Cloud and Mobility Complicate Security
Cloud computing, mobility, social tools and other technologies that put mor e power in the hands of individual users pose new challenges for organizations seeking to secure data, devices and networks, new research released today by CompTIA, the non-profit association for the information technology (IT) industry, reveals.
This was the big take-home from the latest Information Security Trends study by Computing Technology Industry Association (CompTIA). Among the 308 security breaches reported by participants in the 10th annual study, 54% were caused by human error. Nearly half those errors (49%) were attributed to end-user failure to follow policy and procedure. The study is based on a survey of 508 IT and business and IT executives directly involved in setting or executing information security policies and processes for their organizations; and 368 executives at U.S. IT firms, with most having some level of involvement in the IT channel.
“As users gain more responsibility for their own technology, the human element becomes more and more important,” said Seth Robinson, director, technology analysis, CompTIA.

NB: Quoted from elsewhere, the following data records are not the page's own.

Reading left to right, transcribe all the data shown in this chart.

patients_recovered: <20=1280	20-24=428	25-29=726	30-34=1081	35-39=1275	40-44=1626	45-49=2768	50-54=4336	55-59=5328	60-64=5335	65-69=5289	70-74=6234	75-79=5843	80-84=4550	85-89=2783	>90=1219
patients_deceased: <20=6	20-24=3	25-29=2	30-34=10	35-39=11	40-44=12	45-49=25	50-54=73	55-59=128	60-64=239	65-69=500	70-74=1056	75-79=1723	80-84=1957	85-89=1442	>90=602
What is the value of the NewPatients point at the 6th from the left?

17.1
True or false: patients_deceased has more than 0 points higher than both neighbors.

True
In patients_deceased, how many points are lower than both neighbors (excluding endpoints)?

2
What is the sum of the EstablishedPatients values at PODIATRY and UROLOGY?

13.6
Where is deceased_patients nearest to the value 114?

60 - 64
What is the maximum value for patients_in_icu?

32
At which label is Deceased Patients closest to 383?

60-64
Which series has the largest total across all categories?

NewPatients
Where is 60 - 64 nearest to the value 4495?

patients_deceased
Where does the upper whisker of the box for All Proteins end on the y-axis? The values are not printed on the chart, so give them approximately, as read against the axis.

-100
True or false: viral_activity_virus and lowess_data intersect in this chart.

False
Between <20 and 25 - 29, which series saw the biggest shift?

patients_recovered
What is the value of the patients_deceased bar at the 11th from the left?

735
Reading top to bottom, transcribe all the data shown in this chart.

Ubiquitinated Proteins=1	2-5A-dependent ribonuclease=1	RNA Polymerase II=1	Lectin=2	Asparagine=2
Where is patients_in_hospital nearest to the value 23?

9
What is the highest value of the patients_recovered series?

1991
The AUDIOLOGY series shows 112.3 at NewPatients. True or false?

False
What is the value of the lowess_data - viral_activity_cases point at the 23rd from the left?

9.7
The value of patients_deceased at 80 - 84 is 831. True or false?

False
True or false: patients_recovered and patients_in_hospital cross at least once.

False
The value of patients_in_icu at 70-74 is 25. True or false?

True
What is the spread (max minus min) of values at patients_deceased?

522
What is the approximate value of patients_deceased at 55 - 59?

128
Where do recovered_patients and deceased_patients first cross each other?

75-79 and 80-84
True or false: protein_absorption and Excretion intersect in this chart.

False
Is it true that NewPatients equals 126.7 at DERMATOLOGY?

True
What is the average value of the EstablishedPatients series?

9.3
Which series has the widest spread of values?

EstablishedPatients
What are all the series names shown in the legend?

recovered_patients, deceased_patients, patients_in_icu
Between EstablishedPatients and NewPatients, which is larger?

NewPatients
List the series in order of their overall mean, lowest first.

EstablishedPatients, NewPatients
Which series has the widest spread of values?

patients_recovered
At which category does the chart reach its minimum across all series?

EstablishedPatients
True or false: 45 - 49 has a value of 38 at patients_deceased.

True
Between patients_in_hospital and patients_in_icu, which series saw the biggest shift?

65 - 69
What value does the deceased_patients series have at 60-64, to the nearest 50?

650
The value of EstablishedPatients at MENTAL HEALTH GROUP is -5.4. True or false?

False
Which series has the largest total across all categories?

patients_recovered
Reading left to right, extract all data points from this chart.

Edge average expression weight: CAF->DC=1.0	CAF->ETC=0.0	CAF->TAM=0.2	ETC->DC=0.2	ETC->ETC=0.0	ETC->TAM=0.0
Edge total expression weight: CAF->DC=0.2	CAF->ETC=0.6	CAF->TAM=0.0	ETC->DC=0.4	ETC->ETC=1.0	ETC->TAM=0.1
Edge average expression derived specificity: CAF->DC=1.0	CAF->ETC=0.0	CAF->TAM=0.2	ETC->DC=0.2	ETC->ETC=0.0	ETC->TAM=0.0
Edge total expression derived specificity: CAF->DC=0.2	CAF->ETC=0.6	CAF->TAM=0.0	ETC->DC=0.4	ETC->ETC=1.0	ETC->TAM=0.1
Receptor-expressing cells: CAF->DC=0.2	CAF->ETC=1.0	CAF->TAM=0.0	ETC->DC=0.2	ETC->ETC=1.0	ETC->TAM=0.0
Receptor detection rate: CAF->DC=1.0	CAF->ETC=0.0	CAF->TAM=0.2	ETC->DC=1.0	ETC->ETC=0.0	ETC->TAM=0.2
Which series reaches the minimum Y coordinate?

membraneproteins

“There’s a growing need that we see to educate the end users and bring them up to speed with security awareness, and [increase] their knowledge of what an attack might look like,” said study author Seth Robinson. “Educating the end user really should be a bigger priority.”
The message doesn’t seem to be getting through to the people in charge of enterprise security. About 60 % of survey respondents cited malware, such as viruses and Trojans, as a “serious concern.” Other types of security threats from the outside, namely hacking (54%), also outranked human error as major threats. Indeed, only 24% of respondents viewed end-user error as a “serious concern.” The respondents’ focus on external threats does not surprise Robinson. “It’s what they’ve been concerned about for years, and it informs how they’ve built and continue to build security defenses.”
Robinson attributes the disconnect between resource allocation and rising internal threats to both stagnant budgets and an outdated understanding of what constitutes adequate end-user training. A basic run-through of security policies at the time of hire with a yearly refresher isn’t enough, he said. Today, the advice from top information security experts calls for training that is frequent and interactive. For example, Robinson said a simulated phishing attack among the workforce can be a useful training tool. IT can track the number of employees who click the link, and give those employees additional information security training to recognize that type of threat.
A net 49 percent of companies say they intend to hire security specialists, including those that also plan on training current staff. Executives have a strong preference for security professionals with industry certifications. A full 84 percent said they experienced a positive return on investment in security certifications,
with certified staff viewed as more valuable because of their proven expertise and ability to perform at a high level than non-certified staff. Putting employee security training in the hands of a security specialist — and off the to-do list of CIOs — is something experts
strongly advocate. Decisions about device and platform management and application access should be made by infrastructure and operations (I&O) teams. However, security experts should be the ones figuring out what threats their organizations face from different end-user access scenarios.